During training maneuvers in Kuwait, one Marine moans, "These people still haven't picked up the (detritus) from the last war."

It lingers on obvious ironies such as a minority Marine explaining, "White man's gotta rule the world," and in military bureaucracy such as mustache protocol, as depicted by Neal Jones' stereotypically screechy Sgt. Maj. Sixta. The insanity and inanity of war is captured when Iraqis surrender - only to be "unsurrendered" and left to their own devices in the desert so the unit doesn't get slowed down on its race to Baghdad.

The only character who really establishes himself is James Ransone's Cpl. Josh Ray Person, with cynical pronouncements like: "You know what happens when you get out of the Marine Corps? You get your brains back."

I have no doubt that much of this rings true with actual Marines, who can be as self-deprecating and dismissive of their duties as journalists. But I also believe there's a lot more to it than that, a lot more complexity and intelligence.

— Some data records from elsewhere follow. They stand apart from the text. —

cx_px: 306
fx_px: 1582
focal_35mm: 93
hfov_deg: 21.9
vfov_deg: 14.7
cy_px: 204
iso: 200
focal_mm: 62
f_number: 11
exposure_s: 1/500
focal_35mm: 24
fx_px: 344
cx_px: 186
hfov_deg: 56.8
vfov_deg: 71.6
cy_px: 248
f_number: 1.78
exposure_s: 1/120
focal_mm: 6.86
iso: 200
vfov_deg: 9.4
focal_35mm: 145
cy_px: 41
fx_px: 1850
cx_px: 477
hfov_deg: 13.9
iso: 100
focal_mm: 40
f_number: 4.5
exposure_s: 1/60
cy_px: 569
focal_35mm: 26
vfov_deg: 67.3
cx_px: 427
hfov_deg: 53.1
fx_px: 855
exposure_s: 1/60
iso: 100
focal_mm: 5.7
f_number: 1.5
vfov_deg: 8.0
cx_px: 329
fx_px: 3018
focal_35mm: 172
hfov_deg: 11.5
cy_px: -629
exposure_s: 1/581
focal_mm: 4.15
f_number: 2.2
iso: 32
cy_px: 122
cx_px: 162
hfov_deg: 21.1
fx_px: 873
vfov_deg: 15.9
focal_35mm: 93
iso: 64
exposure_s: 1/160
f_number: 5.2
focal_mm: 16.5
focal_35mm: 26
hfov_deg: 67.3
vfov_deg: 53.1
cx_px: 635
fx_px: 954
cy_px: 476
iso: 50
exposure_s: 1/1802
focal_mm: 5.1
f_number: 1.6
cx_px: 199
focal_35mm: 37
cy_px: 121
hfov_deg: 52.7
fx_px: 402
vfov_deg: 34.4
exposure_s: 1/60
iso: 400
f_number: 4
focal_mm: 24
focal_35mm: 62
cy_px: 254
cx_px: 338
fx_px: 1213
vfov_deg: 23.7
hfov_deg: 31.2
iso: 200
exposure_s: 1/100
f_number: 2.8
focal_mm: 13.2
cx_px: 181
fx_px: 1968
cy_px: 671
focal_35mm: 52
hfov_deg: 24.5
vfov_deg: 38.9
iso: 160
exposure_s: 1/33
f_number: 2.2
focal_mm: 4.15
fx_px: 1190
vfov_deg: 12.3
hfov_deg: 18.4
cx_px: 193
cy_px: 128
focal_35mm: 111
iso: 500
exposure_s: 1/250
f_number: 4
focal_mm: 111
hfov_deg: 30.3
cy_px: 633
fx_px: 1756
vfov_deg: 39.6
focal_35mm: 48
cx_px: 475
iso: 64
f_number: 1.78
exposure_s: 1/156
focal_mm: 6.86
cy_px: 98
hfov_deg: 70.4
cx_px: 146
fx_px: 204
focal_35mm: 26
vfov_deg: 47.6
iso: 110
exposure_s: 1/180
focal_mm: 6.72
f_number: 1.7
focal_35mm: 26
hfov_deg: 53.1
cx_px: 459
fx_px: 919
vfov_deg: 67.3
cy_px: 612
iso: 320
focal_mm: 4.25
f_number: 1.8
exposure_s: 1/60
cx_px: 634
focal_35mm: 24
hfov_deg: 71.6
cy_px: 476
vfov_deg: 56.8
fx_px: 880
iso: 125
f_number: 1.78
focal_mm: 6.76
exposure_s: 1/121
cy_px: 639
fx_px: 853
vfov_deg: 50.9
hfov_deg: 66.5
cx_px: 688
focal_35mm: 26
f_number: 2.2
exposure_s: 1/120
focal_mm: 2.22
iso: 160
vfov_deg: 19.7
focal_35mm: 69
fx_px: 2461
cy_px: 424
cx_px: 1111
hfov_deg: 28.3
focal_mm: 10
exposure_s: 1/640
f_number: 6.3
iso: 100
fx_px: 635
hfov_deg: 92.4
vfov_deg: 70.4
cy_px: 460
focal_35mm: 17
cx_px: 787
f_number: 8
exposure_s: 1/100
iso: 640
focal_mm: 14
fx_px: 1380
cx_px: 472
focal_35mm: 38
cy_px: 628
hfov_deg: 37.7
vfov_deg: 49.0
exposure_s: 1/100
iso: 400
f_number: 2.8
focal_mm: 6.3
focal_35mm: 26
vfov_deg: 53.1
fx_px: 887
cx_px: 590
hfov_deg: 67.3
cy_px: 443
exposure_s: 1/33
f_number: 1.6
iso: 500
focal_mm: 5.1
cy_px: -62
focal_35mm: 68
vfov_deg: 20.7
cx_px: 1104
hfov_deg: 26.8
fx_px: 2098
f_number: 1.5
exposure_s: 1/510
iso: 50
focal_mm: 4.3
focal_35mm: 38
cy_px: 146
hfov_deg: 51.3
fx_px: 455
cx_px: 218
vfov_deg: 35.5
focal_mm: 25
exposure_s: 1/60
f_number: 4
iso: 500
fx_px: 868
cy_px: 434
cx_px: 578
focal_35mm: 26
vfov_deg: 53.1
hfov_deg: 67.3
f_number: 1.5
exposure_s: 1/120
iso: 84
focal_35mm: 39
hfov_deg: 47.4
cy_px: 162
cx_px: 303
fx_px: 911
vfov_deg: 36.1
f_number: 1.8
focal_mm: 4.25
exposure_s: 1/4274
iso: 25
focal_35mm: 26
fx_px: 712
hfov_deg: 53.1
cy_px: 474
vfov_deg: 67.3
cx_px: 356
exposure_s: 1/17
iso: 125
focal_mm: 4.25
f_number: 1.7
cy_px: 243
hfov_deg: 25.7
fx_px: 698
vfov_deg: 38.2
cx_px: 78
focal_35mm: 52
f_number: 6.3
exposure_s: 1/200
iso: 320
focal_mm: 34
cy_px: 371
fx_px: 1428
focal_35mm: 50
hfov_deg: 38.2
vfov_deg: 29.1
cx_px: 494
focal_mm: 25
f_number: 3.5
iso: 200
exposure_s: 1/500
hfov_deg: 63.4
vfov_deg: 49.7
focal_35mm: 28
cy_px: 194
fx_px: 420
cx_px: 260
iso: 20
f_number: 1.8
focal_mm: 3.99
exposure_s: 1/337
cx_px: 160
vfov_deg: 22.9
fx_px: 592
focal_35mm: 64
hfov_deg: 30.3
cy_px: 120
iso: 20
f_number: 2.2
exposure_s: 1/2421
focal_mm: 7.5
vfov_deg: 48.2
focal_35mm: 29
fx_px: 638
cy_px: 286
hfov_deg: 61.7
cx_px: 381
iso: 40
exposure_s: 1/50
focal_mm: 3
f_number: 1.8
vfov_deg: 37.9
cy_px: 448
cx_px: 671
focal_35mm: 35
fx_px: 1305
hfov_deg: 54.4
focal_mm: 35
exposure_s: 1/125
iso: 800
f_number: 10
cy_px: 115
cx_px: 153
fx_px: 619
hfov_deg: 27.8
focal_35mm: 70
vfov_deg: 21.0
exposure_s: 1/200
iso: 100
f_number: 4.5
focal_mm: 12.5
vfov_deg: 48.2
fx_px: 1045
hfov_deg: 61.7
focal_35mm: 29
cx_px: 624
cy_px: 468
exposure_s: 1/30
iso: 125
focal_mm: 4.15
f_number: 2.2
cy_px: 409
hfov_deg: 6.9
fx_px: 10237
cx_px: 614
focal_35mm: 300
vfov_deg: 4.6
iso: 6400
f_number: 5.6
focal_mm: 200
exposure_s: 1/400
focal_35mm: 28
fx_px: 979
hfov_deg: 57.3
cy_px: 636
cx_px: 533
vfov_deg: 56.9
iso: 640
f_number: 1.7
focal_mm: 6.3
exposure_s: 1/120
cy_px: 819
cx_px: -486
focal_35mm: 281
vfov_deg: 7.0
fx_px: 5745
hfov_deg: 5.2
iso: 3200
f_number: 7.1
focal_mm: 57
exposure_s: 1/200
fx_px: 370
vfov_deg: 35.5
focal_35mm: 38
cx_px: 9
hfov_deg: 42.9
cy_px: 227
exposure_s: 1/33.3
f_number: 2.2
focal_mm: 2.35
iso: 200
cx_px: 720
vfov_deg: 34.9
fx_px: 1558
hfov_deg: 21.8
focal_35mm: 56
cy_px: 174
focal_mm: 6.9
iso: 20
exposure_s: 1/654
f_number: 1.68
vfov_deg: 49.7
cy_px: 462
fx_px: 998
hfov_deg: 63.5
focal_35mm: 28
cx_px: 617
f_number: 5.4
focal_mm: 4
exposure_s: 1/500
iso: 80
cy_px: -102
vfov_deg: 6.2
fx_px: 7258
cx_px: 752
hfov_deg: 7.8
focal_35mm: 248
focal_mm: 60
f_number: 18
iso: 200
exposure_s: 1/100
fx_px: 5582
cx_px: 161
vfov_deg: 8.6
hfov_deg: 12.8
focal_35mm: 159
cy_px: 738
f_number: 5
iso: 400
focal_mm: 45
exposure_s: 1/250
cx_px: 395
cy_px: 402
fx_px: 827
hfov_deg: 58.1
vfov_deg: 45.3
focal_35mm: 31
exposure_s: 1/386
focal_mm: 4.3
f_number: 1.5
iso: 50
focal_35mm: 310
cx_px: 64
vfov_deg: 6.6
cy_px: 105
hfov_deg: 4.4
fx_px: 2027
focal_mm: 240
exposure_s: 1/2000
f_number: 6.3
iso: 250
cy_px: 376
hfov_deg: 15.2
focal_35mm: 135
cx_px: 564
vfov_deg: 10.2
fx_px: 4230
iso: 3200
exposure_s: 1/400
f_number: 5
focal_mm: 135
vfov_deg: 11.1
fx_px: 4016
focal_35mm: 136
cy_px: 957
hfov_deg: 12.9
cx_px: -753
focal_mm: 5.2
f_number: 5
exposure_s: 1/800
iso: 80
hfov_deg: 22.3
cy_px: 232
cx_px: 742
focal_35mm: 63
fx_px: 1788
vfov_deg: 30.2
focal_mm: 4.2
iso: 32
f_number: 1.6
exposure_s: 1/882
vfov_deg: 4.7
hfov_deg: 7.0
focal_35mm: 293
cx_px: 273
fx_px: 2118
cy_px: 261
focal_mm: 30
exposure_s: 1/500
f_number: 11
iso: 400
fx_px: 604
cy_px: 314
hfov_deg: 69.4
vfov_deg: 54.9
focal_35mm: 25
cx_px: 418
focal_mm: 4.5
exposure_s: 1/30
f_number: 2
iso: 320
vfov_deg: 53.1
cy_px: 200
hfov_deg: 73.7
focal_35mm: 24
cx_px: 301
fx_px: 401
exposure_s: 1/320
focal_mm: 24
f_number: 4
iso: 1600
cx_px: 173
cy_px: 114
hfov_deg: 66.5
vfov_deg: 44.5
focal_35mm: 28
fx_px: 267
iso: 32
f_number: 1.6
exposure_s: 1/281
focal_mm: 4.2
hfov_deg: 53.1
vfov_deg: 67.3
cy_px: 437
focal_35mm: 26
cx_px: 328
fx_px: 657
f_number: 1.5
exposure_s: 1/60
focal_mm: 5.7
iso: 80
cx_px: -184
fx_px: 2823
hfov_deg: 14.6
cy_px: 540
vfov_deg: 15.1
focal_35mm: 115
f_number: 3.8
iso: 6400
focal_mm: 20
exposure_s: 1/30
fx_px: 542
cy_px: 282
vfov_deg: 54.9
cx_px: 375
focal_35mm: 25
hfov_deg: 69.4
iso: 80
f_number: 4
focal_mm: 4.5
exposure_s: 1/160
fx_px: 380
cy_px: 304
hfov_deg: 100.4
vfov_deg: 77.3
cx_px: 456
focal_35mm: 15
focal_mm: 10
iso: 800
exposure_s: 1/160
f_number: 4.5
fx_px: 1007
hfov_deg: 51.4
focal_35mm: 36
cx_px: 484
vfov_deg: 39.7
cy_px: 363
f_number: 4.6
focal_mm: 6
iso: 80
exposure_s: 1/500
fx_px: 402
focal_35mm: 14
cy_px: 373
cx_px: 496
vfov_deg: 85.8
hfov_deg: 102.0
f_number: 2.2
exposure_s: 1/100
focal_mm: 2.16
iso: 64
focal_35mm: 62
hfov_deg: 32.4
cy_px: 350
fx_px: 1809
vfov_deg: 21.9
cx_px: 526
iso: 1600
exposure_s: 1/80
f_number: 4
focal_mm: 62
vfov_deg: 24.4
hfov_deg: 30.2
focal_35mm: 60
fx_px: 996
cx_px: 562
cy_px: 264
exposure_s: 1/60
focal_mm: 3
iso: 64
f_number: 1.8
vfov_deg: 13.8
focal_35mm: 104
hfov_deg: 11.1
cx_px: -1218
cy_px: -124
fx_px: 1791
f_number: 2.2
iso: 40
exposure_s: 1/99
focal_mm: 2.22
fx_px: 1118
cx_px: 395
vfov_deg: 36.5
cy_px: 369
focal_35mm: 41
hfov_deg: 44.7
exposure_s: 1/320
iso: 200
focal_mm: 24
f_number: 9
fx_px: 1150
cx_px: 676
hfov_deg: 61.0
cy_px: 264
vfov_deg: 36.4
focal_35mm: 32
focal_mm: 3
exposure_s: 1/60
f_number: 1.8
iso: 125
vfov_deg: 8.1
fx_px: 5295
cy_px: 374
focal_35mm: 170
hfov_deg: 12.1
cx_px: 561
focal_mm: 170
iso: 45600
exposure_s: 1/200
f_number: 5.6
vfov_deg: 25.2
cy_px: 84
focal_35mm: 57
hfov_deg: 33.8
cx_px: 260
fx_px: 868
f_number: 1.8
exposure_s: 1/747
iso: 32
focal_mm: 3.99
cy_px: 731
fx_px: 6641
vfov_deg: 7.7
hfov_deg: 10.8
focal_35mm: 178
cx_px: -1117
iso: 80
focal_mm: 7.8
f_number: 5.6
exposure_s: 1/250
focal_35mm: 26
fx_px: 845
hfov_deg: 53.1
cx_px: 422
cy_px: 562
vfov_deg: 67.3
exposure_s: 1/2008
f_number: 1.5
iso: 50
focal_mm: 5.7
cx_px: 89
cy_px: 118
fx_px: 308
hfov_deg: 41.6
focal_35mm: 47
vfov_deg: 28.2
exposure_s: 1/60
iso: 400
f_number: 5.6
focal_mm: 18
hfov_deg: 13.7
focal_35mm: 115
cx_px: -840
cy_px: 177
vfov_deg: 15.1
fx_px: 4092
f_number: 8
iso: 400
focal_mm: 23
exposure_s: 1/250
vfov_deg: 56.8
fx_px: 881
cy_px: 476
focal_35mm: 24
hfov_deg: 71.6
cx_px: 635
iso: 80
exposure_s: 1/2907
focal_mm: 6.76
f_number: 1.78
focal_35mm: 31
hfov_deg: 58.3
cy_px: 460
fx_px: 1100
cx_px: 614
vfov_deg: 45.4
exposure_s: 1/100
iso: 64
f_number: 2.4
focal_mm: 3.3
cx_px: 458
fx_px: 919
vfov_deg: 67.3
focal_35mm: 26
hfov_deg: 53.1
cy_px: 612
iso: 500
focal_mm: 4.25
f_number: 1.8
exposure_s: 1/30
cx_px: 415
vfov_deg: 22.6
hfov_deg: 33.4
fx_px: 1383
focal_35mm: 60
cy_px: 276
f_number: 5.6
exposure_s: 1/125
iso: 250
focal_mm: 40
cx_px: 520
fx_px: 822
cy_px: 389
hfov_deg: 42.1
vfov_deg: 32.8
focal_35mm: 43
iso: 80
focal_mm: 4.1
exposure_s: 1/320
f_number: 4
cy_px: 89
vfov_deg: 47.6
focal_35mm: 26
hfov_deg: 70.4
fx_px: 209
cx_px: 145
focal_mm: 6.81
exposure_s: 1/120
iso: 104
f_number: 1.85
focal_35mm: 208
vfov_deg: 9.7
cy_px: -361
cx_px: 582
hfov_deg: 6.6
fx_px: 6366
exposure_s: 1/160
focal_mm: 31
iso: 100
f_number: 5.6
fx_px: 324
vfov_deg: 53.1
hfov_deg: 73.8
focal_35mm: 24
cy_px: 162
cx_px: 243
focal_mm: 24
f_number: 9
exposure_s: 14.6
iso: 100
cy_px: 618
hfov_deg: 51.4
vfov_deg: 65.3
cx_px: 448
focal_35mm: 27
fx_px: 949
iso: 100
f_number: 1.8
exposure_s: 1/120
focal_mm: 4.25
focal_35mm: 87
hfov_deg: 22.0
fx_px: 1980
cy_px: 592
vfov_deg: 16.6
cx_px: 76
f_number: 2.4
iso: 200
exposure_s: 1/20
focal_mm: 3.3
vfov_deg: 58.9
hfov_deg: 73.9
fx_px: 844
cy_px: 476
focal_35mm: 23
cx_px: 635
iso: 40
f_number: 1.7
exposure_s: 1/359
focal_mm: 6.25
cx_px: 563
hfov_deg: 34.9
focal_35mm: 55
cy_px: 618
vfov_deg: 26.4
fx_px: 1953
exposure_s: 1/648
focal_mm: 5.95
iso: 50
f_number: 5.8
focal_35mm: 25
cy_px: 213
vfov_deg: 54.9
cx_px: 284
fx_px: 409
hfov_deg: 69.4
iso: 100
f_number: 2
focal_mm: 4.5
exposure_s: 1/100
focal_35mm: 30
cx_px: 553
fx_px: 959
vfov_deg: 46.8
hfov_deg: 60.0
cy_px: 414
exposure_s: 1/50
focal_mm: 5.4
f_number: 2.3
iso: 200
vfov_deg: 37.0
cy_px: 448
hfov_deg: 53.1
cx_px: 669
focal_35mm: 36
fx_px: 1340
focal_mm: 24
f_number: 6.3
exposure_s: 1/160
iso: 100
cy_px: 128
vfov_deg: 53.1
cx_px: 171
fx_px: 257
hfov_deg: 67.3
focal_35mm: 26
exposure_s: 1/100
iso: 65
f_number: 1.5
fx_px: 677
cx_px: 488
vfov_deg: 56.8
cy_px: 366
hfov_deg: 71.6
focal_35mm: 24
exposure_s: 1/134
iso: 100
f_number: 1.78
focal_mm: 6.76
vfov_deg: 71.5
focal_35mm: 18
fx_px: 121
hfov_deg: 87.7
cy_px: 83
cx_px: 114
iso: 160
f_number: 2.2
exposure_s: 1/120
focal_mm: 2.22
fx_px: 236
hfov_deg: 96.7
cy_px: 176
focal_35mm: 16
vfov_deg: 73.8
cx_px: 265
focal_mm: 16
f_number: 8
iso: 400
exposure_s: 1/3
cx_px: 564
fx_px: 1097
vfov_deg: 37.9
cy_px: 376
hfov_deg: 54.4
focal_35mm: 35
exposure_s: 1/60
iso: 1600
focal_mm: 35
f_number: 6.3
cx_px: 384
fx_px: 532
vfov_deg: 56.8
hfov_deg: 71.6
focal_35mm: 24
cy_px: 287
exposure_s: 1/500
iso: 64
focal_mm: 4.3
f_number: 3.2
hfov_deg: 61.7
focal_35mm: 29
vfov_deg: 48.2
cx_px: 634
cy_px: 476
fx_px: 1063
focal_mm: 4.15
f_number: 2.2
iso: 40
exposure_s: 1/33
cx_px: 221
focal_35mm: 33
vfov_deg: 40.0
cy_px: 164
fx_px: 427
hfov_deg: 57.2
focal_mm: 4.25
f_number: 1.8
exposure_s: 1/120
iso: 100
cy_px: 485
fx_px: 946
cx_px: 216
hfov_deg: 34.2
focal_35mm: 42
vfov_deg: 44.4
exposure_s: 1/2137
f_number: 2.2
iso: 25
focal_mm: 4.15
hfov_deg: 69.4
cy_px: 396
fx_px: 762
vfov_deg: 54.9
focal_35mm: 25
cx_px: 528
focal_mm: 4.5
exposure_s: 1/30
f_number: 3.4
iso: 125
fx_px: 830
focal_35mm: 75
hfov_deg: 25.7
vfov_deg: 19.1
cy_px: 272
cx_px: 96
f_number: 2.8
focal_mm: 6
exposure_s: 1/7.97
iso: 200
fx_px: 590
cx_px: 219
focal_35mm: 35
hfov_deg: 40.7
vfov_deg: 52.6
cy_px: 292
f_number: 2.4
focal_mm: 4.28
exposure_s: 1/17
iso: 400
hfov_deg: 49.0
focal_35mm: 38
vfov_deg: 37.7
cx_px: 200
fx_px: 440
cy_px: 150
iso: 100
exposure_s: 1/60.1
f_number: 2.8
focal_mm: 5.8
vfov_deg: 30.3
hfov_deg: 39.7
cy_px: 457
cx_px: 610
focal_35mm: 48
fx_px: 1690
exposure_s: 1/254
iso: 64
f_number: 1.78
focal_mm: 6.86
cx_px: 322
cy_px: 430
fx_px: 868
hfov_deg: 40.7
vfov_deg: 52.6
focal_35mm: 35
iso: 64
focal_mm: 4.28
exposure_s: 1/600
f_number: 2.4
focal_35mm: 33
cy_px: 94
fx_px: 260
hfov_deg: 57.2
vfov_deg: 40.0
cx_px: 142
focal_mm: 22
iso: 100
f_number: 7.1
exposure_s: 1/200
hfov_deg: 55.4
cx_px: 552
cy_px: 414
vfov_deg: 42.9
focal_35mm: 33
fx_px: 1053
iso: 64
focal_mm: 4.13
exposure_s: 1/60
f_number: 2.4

By taking the "real" and cramming it into an hourlong drama as if it were an Iraq war garbage sack, "Generation Kill" makes its character seem less rather than more than what they are. Take away the character development, and even Steven Spielberg's "Saving Private Ryan" would just be a boring middle story tying together two hellacious battle scenes. "Generation Kill" doesn't have even that to fall back on.